Indexing and Performance Optimization

This article will dive deep into the world of database indexing and performance optimization. It will also look at how to ensure that your database stays quick as you scale, using the performance tips in this article.

Don't worry if you find some concepts challenging at first. Database optimization is a complex topic that even experienced developers continue to learn about throughout their careers. We'll take it slow, build your knowledge gradually. Revisit this chapter whenever you need to review it to optimize your own database.

In this section we'll use an expanded version of our bookstore database to illustrate more complex scenarios:

CREATE TABLE Authors (
    AuthorID INT PRIMARY KEY,
    Name VARCHAR(100),
    BirthDate DATE,
    Nationality VARCHAR(50),
    Biography TEXT
);

CREATE TABLE Books (
    BookID INT PRIMARY KEY,
    Title VARCHAR(200),
    AuthorID INT,
    ISBN VARCHAR(13),
    Price DECIMAL(10, 2),
    PublicationYear INT,
    Genre VARCHAR(50),
    Description TEXT,
    CoverImageURL VARCHAR(255),
    FOREIGN KEY (AuthorID) REFERENCES Authors(AuthorID)
);

CREATE TABLE Sales (
    SaleID INT PRIMARY KEY,
    BookID INT,
    CustomerID INT,
    SaleDate DATE,
    Quantity INT,
    TotalAmount DECIMAL(10, 2),
    FOREIGN KEY (BookID) REFERENCES Books(BookID)
);

CREATE TABLE Customers (
    CustomerID INT PRIMARY KEY,
    Name VARCHAR(100),
    Email VARCHAR(100),
    RegistrationDate DATE
);

-- Let's add some sample data
INSERT INTO Authors (AuthorID, Name, BirthDate, Nationality) VALUES 
(1, 'J.K. Rowling', '1965-07-31', 'British'),
(2, 'George Orwell', '1903-06-25', 'British'),
(3, 'Jane Austen', '1775-12-16', 'British');

INSERT INTO Books (BookID, Title, AuthorID, ISBN, Price, PublicationYear, Genre) VALUES
(1, 'Harry Potter and the Philosopher''s Stone', 1, '9780747532743', 15.99, 1997, 'Fantasy'),
(2, '1984', 2, '9780451524935', 12.99, 1949, 'Dystopian'),
(3, 'Pride and Prejudice', 3, '9780141439518', 9.99, 1813, 'Romance'),
(4, 'Animal Farm', 2, '9780451526342', 11.99, 1945, 'Satire');

INSERT INTO Customers (CustomerID, Name, Email, RegistrationDate) VALUES
(1, 'Alice Johnson', 'alice@email.com', '2023-01-15'),
(2, 'Bob Smith', 'bob@email.com', '2023-02-20'),
(3, 'Charlie Brown', 'charlie@email.com', '2023-03-10');

INSERT INTO Sales (SaleID, BookID, CustomerID, SaleDate, Quantity, TotalAmount) VALUES
(1, 1, 1, '2023-04-01', 1, 15.99),
(2, 2, 2, '2023-04-15', 2, 25.98),
(3, 3, 3, '2023-05-01', 1, 9.99),
(4, 1, 2, '2023-05-15', 1, 15.99);

This setup gives us an excellent foundation to work with as we explore indexing and optimization. Now, let's dive in!

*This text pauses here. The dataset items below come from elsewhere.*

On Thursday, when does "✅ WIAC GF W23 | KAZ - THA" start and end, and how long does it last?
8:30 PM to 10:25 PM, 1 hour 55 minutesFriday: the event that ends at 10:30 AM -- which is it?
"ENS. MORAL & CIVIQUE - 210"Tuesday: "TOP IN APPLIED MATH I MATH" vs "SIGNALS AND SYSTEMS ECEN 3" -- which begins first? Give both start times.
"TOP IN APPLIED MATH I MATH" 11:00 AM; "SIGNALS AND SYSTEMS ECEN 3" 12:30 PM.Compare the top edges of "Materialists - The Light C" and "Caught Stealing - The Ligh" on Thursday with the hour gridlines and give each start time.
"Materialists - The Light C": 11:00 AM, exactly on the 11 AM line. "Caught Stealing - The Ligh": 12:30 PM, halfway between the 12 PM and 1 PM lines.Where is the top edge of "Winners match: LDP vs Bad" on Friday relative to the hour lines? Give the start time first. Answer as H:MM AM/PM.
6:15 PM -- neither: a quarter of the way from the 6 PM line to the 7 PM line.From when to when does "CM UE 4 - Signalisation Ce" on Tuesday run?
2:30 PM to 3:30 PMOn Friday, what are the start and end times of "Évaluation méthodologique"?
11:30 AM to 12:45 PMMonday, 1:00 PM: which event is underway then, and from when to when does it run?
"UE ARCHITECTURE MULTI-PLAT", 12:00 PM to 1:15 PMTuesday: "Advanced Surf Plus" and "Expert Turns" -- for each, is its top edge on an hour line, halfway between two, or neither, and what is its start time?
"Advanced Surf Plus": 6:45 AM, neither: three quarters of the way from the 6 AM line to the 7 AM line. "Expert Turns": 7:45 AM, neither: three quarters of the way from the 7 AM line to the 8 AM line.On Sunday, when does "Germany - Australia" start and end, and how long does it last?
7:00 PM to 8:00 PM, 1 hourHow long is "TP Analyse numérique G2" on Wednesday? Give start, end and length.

1. Understanding Indexes: The Library Catalog Analogy

What is an Index?

Imagine you're in a vast library with millions of books. You're looking for a specific book about SQL databases. How would you find it? You have two options:

a) Start at one end of the library and look at every book until you find the one you want. b) Use the library's catalog system to locate the exact shelf where your book is stored quickly.

In database terms, the first method is like a "full table scan," while the second method is like using an index. An index in a database is very similar to the index in a book or a library's catalog system. It's a separate data structure that allows the database to find specific rows quickly without looking at every row in the table.

Let's break this down further:

  • Without an index: The database has to perform a "full table scan". It starts at the table's beginning and reads every row, checking if it matches your criteria. This is like searching for a book by walking through the entire library and reading the title of every book.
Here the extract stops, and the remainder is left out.